Data extracted from a collection
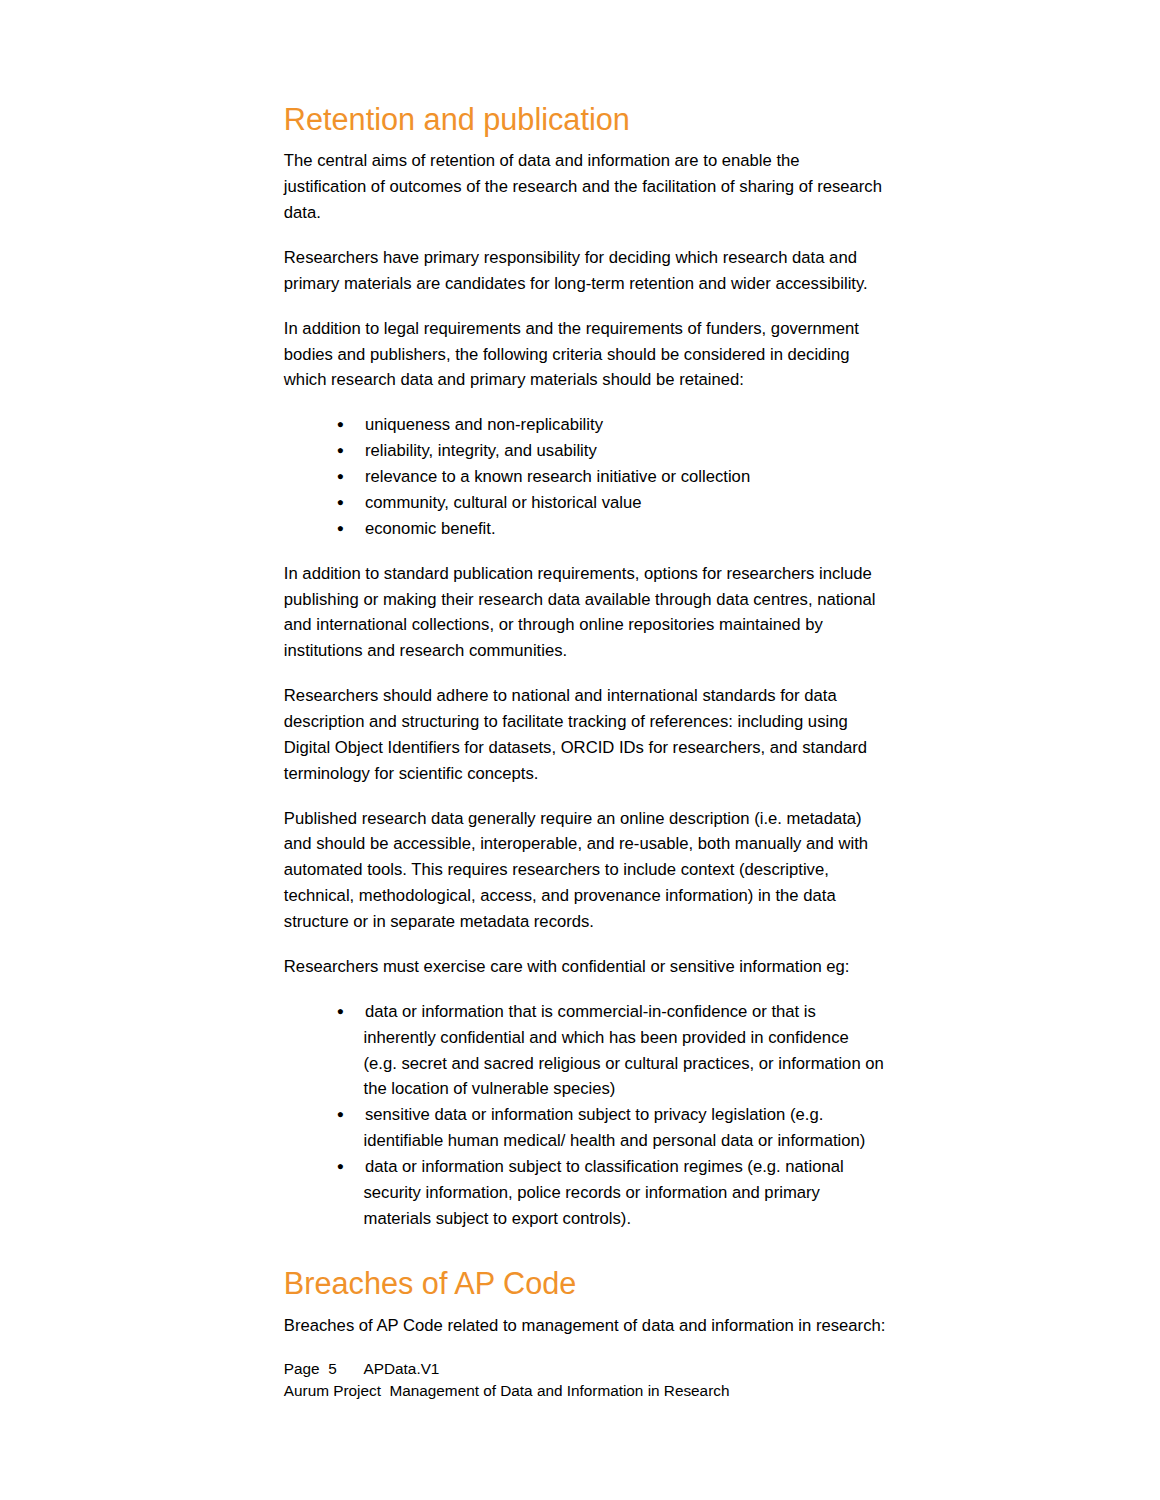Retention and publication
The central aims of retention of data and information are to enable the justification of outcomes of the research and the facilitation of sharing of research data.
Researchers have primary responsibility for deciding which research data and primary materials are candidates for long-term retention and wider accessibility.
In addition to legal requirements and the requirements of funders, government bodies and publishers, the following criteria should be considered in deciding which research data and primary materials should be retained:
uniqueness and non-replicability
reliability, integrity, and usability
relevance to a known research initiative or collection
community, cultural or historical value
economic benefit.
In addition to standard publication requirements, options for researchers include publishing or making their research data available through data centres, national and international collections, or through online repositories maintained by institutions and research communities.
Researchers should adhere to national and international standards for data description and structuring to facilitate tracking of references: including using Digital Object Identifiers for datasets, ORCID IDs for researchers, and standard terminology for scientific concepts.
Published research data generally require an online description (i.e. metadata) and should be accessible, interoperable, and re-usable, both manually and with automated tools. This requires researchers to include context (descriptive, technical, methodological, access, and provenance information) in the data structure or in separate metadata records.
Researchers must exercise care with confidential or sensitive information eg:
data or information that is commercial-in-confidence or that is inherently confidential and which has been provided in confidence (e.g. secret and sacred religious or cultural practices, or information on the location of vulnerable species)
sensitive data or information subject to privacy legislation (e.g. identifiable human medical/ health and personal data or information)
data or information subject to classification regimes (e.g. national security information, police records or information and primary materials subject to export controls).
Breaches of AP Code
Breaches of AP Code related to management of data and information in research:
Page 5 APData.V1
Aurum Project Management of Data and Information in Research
---
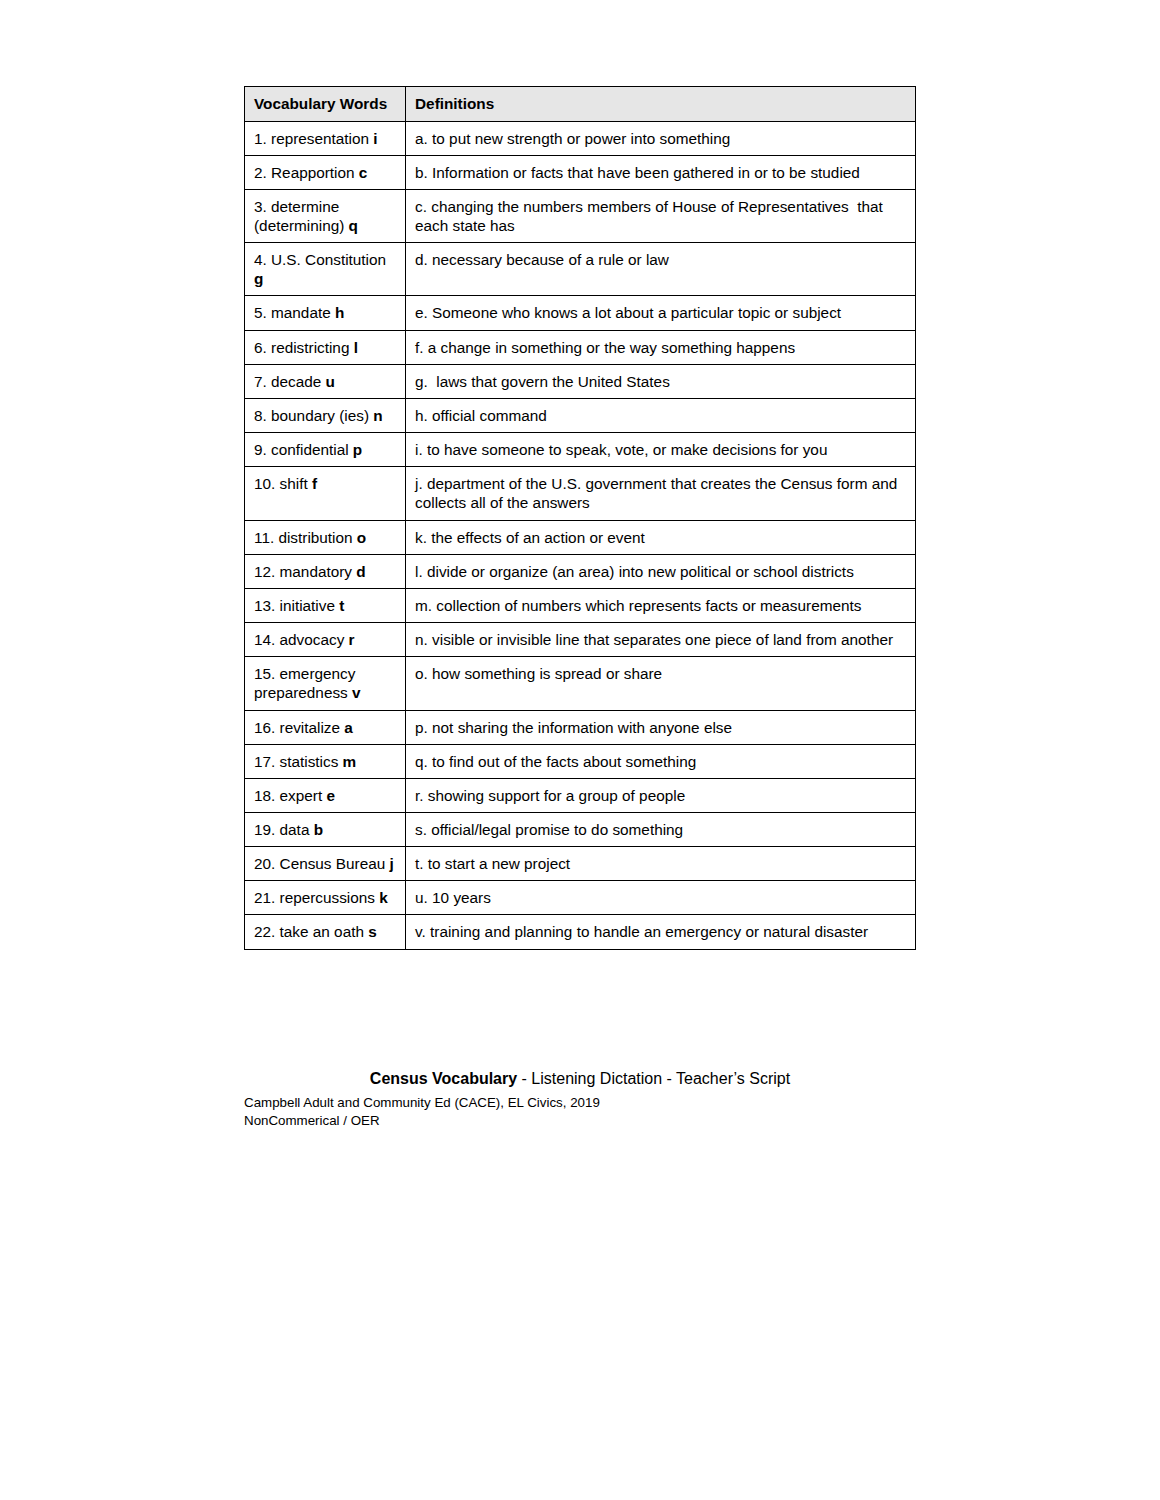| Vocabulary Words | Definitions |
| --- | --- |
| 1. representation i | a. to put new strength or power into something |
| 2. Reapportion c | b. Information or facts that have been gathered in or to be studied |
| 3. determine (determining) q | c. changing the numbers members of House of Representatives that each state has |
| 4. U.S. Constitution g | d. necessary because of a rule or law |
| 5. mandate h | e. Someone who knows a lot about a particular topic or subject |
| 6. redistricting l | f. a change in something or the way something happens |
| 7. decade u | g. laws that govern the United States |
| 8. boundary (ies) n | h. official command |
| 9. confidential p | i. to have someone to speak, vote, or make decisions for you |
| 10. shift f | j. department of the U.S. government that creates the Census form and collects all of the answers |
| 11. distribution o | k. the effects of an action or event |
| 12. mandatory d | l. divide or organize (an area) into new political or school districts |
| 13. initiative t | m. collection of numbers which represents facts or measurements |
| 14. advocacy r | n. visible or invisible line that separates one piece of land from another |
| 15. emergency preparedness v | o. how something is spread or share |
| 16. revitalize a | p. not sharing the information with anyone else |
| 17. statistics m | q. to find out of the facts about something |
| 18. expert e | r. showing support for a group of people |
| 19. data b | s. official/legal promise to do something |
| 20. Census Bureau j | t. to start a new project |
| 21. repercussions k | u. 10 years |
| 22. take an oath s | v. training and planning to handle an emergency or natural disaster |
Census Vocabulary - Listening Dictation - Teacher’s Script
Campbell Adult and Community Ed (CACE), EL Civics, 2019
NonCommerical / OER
---
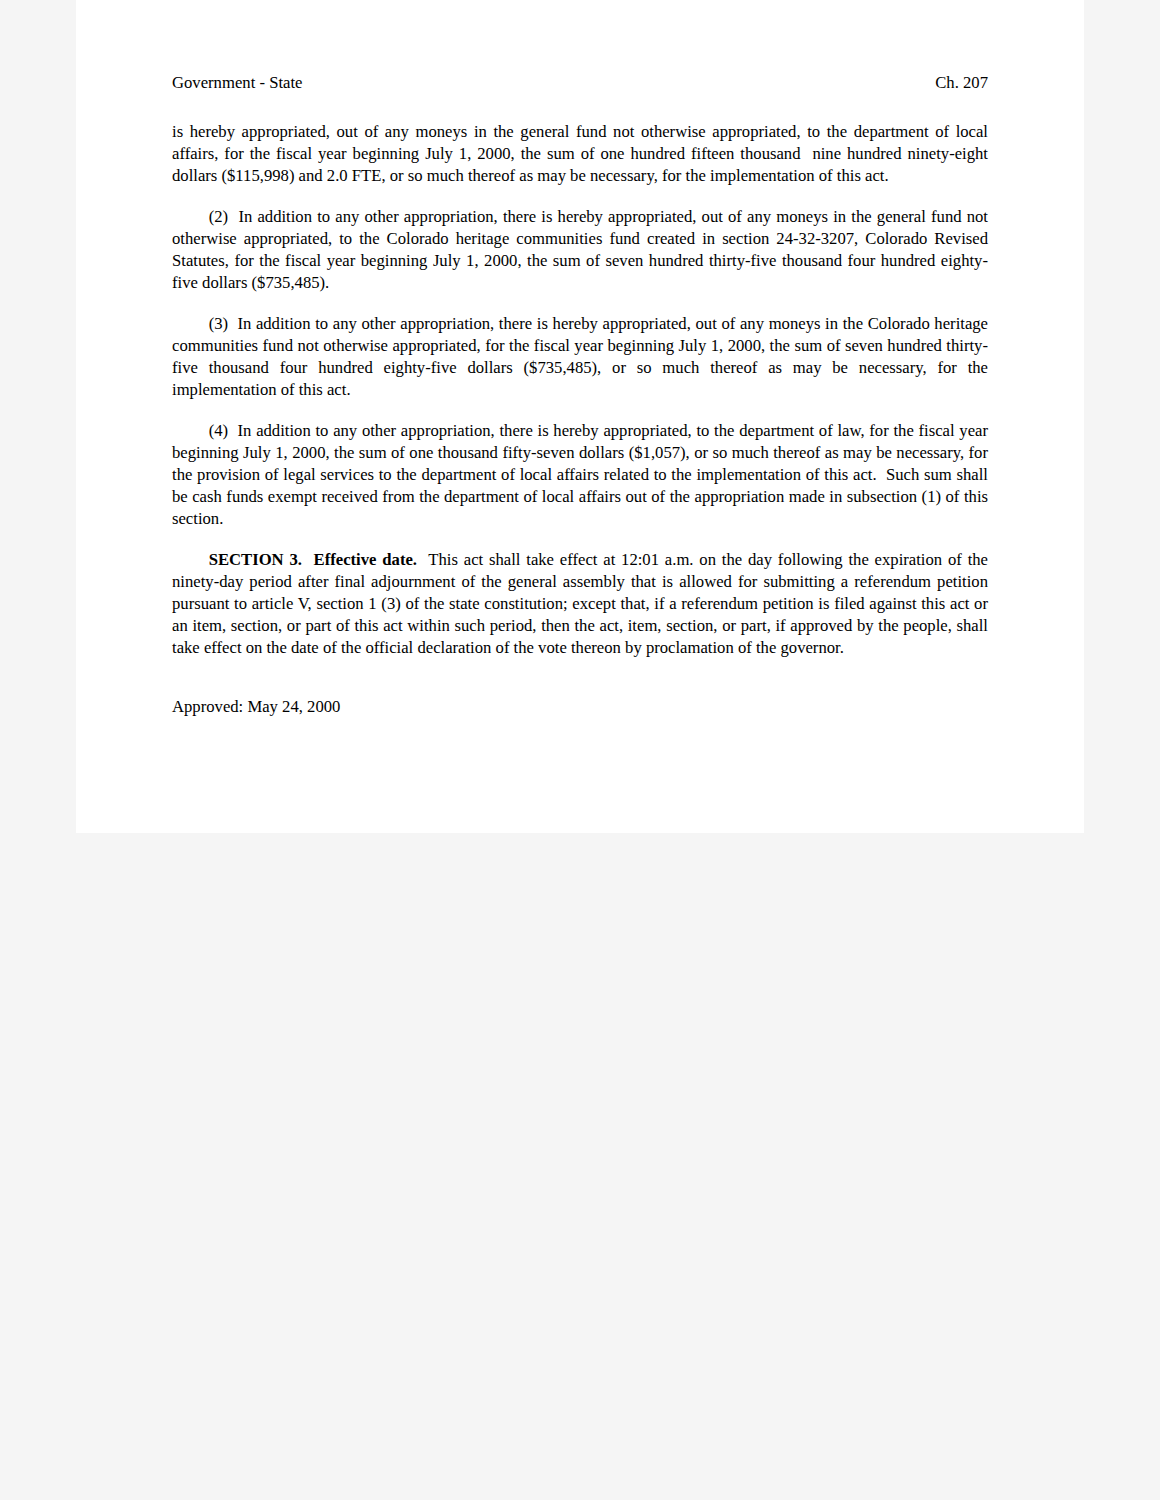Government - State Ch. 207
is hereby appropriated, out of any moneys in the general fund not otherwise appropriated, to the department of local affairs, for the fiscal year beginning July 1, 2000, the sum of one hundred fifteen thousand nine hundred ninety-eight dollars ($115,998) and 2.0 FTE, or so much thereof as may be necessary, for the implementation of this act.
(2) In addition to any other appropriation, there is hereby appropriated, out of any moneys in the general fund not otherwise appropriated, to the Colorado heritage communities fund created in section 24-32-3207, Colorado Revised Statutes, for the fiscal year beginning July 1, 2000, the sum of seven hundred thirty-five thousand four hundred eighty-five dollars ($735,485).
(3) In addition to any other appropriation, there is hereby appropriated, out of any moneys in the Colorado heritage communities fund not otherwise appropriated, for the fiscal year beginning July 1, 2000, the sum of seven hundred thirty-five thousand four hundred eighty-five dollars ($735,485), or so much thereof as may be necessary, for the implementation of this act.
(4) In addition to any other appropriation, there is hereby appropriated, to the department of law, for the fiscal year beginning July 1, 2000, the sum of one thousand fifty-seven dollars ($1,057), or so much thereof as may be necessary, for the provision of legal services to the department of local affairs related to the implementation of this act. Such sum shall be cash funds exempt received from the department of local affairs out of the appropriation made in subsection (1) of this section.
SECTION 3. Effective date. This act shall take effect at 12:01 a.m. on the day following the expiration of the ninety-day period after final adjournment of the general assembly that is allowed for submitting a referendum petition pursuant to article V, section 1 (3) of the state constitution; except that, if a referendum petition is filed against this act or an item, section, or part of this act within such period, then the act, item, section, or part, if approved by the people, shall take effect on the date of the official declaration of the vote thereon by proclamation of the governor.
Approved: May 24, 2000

_WHAT TO PRODUCE_
Retype, exactly and in full, the lines above from the one containing "Researchers should adhere" through the one containing "Aurum Project Management".

_TASK SOLUTION_
Researchers should adhere to national and international standards for data description and structuring to facilitate tracking of references: including using Digital Object Identifiers for datasets, ORCID IDs for researchers, and standard terminology for scientific concepts.
Published research data generally require an online description (i.e. metadata) and should be accessible, interoperable, and re-usable, both manually and with automated tools. This requires researchers to include context (descriptive, technical, methodological, access, and provenance information) in the data structure or in separate metadata records.
Researchers must exercise care with confidential or sensitive information eg:
data or information that is commercial-in-confidence or that is inherently confidential and which has been provided in confidence (e.g. secret and sacred religious or cultural practices, or information on the location of vulnerable species)
sensitive data or information subject to privacy legislation (e.g. identifiable human medical/ health and personal data or information)
data or information subject to classification regimes (e.g. national security information, police records or information and primary materials subject to export controls).
Breaches of AP Code
Breaches of AP Code related to management of data and information in research:
Page 5 APData.V1
Aurum Project Management of Data and Information in Research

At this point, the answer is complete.